McCain, a US senator from Arizona for over three decades, had been battling glioblastoma, an aggressive brain cancer, discovered by his doctors in July 2017, and had not been at the US Capitol in 2018. He also had surgery for an intestinal infection in April of this year.

His family had announced on Friday that McCain was discontinuing further cancer treatment.

A statement from his office on Saturday said: "Senator John Sidney McCain III died at 4:28 pm on August 25, 2018. With the senator when he passed were his wife Cindy and their family. At his death, he had served the United States of America faithfully for sixty years."

The vacancy created by McCain's death narrowed the Republican majority in the US Senate to 50 seats in the 100-member upper chamber, with Democrats controlling 49 seats. But Republican Arizona Governor Doug Ducey is expected to appoint a member of his own party to succeed McCain.

That could also give Republicans a slight edge in the battle to confirm Brett Kavanaugh to the US Supreme Court in the weeks ahead, as McCain had been too ill to cast any votes this year.

Alternatively affable and cantankerous, McCain had been in the public eye since the 1960s, when as a naval aviator he was shot down during the Vietnam War and tortured by his North Vietnamese communist captors during five and a half years years as a prisoner.

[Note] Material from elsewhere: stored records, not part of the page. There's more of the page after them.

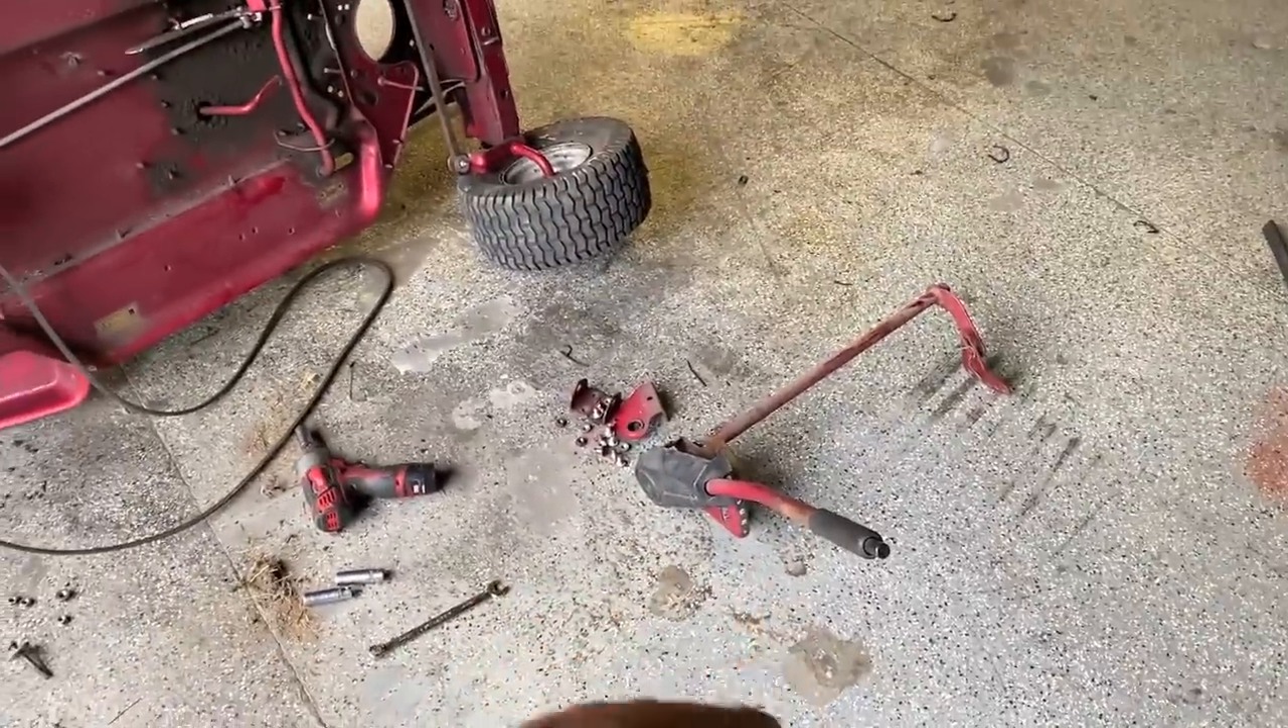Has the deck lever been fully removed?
Yes.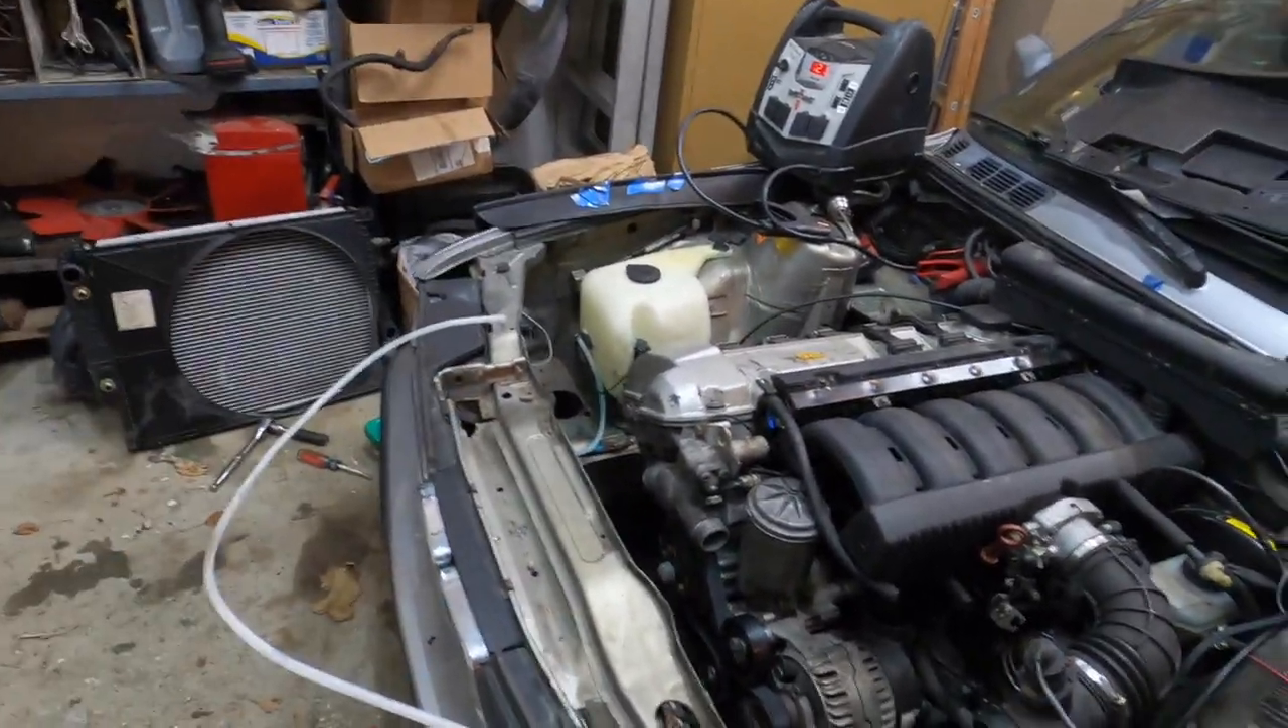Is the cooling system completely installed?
No.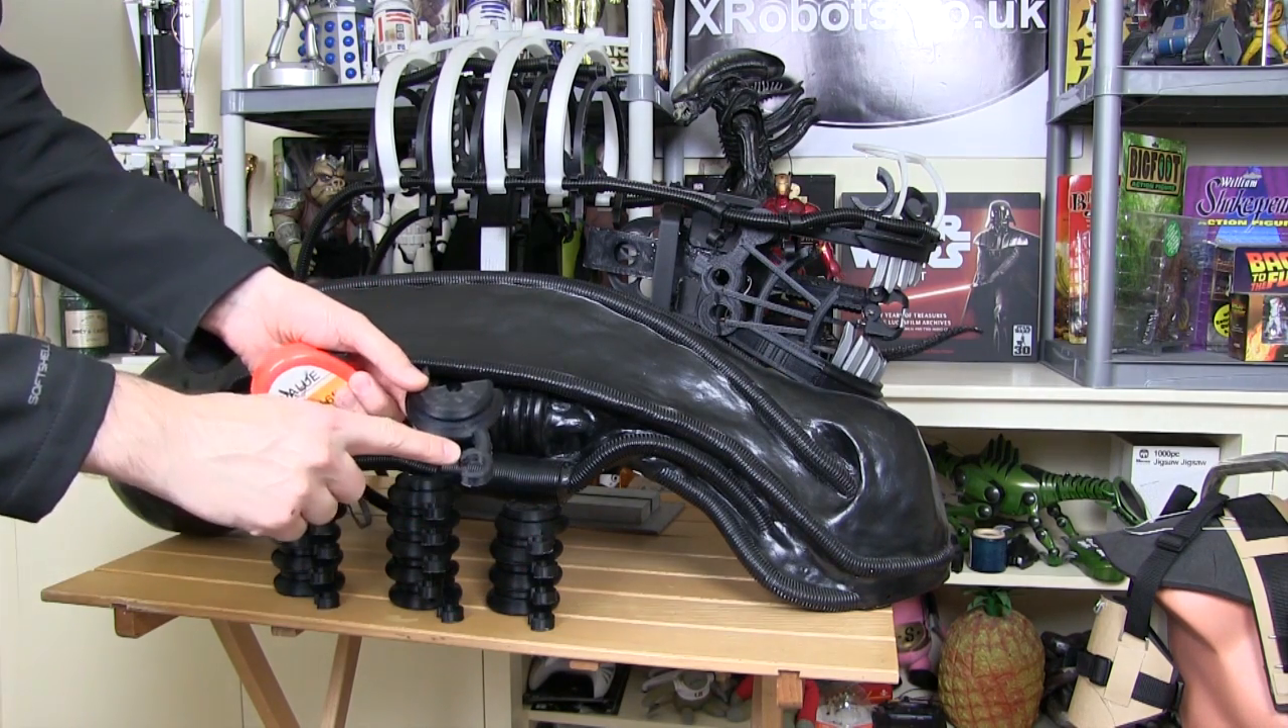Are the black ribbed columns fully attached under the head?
No.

He was edged out by George W Bush for the Republican presidential nomination in 2000, but became his party's White House candidate eight years later. After gambling on political neophyte Sarah Palin as his vice presidential running mate, McCain lost in 2008 to Democrat Barack Obama, who became the first black US president.

Paying tribute to his onetime election opponent, Obama said in a statement that he and McCain, despite their "completely different backgrounds," and political differences, shared "a fidelity to something higher - the ideals for which generations of Americans and immigrants alike have fought, marched and sacrificed."

McCain denounced Trump for among other things his praise of Russian President Vladimir Putin and other leaders the senator described as foreign "tyrants."